What it does run is money. Real money. Money which can’t be faked, can’t be counterfeited whether legally or illegally, and most crucially, money which does not depend on banks to operate.

If all banks go under, bitcoin keeps on running. If all banks go under, fiat stops moving. Cryptos therefore, for the first time, offer a bearer asset that has its own clearing house, or banks.

That being the computer nodes, but unlike banks they hold not your money, they merely verify their movements and give the green light or red if its a fake transaction.

If a node goes down, or even most of them, the system keeps on running as if nothing happened as long as at least one node remains standing. While if banks go down, nations collapse.

Its this separation of money and the payment system which gives cryptos another unique aspects. While in fiat, money is the payment system.

Nakamoto chooses 1975 as the year of his birth to complete the above story. That is, it took 42 years after the banking collapse for people to once more have their freedom to hold gold:

“On December 31 [1975], the U.S. Treasury conducted its first auction of a part of its gold reserves, setting aside an unprecedented 2,000,000 ounces for sale.”

There are many ways to interpret his choice of year. We notice it is not 15 August 1971, when “the United States unilaterally terminated convertibility of the US dollar to gold, effectively bringing the Bretton Woods system to an end and rendering the dollar a fiat currency.”

The highlight of the auction, therefore, might to some say it is pointing out government profiting from property seizure, but we think that’s too simplistic.

He is highlighting, in our view, this connection between fiat money, banks and the payment system. As banks no longer needed gold, otherwise said as the payment system no longer needed gold, part of the gold reserves were sold.

For gold had now become irrelevant to the means of exchange, thus had no systemic significance to the movement of money.

A movement of money that in the fiat system is tied to banks, so making banks in effect a national security matter, for if they go under nations go under as there would, in effect, no longer be a modern payment system.

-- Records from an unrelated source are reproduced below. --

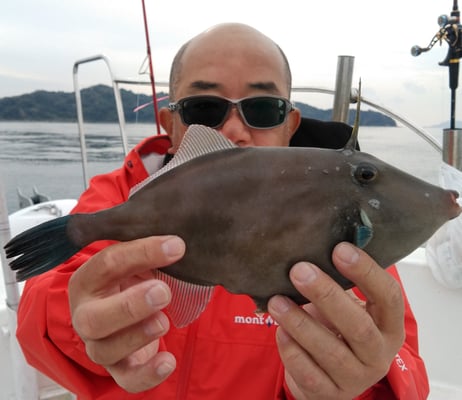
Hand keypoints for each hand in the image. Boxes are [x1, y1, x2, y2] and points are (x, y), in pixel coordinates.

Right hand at [69, 235, 185, 392]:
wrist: (130, 308)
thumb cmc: (133, 278)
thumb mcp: (136, 259)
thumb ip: (149, 248)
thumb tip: (178, 237)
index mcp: (89, 280)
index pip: (107, 264)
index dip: (141, 253)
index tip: (176, 246)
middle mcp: (87, 314)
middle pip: (93, 318)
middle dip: (129, 306)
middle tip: (162, 292)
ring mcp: (99, 343)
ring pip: (105, 350)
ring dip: (137, 336)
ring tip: (164, 321)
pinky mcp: (119, 367)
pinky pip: (126, 378)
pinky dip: (147, 374)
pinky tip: (168, 361)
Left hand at [268, 242, 404, 399]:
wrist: (330, 377)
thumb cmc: (338, 330)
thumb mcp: (347, 307)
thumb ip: (338, 284)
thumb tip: (311, 244)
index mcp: (389, 326)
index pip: (389, 297)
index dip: (366, 272)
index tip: (339, 249)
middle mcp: (378, 355)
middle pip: (358, 327)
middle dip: (326, 295)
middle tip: (299, 271)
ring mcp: (355, 378)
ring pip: (330, 352)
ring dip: (301, 323)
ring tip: (276, 301)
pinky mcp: (329, 393)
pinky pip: (308, 373)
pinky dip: (291, 350)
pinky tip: (279, 330)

That’s more clearly shown in 2008 when banks stopped lending to each other. As fiat money is created through lending, their failure to do so meant money was vanishing and ATMs might stop running.

Yet now there is no need for money to be tied to the success or failure stories of for-profit companies such as banks, a failure and success that is an intrinsic part of capitalism.

Because crypto money can continue moving through their independent, decentralized, online payment system, in a way that remains unaffected by any systemic factor, such as a bank or an exchange going under.

Thus if an economy was running on this system, a stock market crash would not lead to a banking collapse, and even if it did, it would not affect the movement of money and thus it would not decisively affect the entire economy.